Big Man Coming Down the Road.

Description

360 pages
$25.00
ISBN 978-0-14-305177-0
DDC C813'.54

Author

Year

2007

Contributor

Reviewed by Douglas Ivison

Douglas Ivison is an assistant professor of English at Lakehead
University in Thunder Bay.

Review

Often compared to Elmore Leonard and Carl Hiaasen, among others, Brad Smith has established himself as a unique literary presence in Canadian literature with his past three novels: Busted Flush, All Hat, and One-Eyed Jacks. Filled with colourful characters at the margins of respectability and morality, Smith’s novels are fast-paced and entertaining with a strong and compelling narrative voice.

 

Big Man Coming Down the Road is no different. The plot begins with the death of crotchety multi-millionaire Everett Eastman. In the years preceding his death, he had dispensed of most his wealth, leaving little for his three children (each the product of a different marriage): the malicious, philandering, and ethically challenged Ben, the beautiful but struggling documentary filmmaker Kick (the focus of much of the novel), and the pot-smoking, Dylan-quoting, wannabe musician Ethan.
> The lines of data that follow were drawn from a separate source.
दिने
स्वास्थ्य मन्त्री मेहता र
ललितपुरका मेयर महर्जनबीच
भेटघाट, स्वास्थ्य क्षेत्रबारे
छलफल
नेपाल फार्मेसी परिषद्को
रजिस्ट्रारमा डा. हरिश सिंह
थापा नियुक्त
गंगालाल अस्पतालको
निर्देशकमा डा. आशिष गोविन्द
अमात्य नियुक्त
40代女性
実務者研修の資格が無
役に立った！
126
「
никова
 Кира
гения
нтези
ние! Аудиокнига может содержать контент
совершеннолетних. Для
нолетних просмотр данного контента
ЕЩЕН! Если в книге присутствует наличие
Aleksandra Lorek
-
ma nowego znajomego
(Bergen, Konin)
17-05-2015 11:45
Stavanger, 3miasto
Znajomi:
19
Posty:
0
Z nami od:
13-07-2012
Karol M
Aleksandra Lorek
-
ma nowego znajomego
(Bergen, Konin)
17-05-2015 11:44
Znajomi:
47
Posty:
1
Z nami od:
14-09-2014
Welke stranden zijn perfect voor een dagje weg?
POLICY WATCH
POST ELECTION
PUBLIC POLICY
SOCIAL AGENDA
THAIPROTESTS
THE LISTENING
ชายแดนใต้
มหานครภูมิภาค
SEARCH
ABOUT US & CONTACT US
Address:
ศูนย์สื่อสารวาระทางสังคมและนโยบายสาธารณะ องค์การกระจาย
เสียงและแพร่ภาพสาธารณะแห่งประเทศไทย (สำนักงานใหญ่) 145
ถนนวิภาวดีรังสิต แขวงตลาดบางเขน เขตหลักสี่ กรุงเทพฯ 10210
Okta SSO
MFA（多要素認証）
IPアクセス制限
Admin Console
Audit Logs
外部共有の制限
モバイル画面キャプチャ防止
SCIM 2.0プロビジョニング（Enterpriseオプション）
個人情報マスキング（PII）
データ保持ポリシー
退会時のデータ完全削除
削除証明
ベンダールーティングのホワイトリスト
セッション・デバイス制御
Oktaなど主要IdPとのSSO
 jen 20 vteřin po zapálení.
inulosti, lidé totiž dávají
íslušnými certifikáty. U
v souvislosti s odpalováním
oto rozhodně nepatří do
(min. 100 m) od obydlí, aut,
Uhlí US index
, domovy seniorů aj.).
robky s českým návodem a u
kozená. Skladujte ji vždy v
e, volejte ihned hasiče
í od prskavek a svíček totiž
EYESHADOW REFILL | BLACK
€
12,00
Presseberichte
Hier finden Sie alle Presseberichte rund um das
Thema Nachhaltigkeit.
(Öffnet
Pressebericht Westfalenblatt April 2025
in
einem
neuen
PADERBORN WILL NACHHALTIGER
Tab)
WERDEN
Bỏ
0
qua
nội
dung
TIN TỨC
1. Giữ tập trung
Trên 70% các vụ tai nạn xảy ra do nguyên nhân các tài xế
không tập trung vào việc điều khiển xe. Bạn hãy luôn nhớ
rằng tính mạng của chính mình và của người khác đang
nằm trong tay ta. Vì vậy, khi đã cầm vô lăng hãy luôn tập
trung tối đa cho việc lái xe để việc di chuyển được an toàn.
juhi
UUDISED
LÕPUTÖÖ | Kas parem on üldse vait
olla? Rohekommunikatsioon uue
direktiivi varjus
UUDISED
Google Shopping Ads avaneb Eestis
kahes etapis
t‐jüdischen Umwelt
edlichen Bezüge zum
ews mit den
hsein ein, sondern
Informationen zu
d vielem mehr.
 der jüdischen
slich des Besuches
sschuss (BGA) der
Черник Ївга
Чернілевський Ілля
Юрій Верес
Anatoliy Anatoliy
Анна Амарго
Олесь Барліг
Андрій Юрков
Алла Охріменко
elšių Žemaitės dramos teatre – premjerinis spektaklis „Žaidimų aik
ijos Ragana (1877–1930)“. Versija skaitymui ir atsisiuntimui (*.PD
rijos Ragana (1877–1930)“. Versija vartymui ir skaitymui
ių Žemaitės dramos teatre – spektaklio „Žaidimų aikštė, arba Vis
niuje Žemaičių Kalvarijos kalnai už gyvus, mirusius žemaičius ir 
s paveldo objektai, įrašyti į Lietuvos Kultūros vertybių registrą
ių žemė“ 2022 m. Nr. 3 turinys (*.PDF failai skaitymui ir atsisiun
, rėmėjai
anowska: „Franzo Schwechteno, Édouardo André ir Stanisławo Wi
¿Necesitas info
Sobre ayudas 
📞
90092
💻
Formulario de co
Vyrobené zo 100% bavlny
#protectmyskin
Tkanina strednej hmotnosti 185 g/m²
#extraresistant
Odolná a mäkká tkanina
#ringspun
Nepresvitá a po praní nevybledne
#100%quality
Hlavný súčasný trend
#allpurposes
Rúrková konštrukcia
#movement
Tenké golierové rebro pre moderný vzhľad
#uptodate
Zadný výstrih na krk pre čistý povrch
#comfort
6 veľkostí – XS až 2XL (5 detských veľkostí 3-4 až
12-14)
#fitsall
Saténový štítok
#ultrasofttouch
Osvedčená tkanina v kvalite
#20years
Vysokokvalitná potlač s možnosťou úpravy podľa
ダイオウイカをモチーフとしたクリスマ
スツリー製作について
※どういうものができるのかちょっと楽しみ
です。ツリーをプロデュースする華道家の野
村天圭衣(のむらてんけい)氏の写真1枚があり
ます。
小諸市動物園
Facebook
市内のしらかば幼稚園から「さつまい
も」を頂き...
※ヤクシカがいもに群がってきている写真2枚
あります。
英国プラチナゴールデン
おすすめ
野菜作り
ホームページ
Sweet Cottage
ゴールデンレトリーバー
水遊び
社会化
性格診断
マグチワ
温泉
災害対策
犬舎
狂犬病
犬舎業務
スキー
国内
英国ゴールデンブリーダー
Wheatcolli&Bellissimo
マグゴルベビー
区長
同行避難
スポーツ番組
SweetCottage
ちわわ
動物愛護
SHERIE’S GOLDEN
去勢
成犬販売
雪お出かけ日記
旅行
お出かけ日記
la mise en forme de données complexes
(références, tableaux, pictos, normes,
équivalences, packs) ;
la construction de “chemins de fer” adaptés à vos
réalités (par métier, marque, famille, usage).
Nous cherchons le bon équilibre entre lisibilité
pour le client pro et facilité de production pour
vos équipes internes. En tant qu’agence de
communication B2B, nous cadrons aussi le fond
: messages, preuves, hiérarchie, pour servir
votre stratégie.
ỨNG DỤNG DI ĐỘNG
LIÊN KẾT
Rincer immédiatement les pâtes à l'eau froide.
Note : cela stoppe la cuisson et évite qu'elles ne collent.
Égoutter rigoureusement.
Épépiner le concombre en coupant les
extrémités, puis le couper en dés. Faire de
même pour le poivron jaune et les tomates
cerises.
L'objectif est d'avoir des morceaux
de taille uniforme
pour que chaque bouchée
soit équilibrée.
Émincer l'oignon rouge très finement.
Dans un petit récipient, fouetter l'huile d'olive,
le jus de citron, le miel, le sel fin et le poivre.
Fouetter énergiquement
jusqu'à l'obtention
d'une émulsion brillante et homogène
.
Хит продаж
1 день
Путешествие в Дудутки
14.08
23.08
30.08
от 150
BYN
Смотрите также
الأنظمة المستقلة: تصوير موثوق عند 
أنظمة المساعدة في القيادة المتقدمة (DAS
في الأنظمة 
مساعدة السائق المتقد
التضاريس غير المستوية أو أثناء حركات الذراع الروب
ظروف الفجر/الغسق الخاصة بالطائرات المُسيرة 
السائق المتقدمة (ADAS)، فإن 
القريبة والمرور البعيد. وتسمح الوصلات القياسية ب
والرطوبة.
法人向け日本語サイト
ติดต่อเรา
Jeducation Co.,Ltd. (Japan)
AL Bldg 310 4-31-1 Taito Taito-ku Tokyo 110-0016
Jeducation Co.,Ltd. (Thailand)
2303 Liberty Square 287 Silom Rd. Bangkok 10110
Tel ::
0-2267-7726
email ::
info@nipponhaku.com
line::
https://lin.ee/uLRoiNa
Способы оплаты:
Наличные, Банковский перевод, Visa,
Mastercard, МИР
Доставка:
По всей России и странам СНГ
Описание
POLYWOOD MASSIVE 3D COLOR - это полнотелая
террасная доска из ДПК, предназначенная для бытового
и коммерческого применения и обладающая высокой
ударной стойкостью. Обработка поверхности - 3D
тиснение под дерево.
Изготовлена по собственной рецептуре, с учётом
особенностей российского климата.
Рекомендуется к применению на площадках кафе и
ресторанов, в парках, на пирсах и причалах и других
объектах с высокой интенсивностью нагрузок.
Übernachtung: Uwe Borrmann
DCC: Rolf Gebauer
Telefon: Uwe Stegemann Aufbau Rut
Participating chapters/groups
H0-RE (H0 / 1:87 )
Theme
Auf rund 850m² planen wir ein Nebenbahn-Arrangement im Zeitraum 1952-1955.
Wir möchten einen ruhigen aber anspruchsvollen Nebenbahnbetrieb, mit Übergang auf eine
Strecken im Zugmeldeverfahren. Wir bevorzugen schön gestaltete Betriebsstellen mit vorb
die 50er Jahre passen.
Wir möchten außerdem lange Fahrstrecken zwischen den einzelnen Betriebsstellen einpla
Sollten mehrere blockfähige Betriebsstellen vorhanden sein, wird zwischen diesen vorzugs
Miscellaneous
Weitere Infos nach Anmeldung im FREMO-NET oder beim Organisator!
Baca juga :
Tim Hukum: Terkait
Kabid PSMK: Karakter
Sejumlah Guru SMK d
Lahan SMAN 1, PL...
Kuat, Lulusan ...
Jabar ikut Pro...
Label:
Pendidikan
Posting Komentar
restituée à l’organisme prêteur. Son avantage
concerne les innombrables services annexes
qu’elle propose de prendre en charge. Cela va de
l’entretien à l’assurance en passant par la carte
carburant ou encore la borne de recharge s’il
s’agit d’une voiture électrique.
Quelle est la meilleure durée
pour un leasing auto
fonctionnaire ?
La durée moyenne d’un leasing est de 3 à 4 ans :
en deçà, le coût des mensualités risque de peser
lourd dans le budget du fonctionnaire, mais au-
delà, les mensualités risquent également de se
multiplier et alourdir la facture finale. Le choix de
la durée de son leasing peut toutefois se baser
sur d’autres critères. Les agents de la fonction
Each child is given one business to run and a challenge to overcome in order to inherit that business. Throw in a NHL star turned farmer as the will’s executor, a crusty, old, tax-indebted country music star, and a sleazy Nashville record producer, amongst other characters, and let the madness ensue.

 

Much of the novel revolves around Kick’s efforts to meet the condition imposed upon her inheritance: ensure that Jonah Peck, a legendary country star who owes $12 million to the IRS, makes the album that her father had funded before his death. In order to track down the $250,000 invested in the album (for which not one track has been recorded) with the hope of using the money to fund her current documentary project, Kick goes to Nashville to track down the elusive singer and his corrupt manager. There she lands in jail, and ends up on Peck’s farm outside of Nashville, where the singer spends his days hunting wild turkeys and smoking marijuana. In the end, as you might expect, it’s happy endings all around.

 

Big Man Coming Down the Road is an entertaining if slight novel. The characters are colourful (if a bit too one-dimensional), it’s tightly written and fast paced, and the world of country music and the increasingly urbanized rural society in which much of the novel is set is vividly sketched, yet the novel leaves the reader feeling as if there could have been more.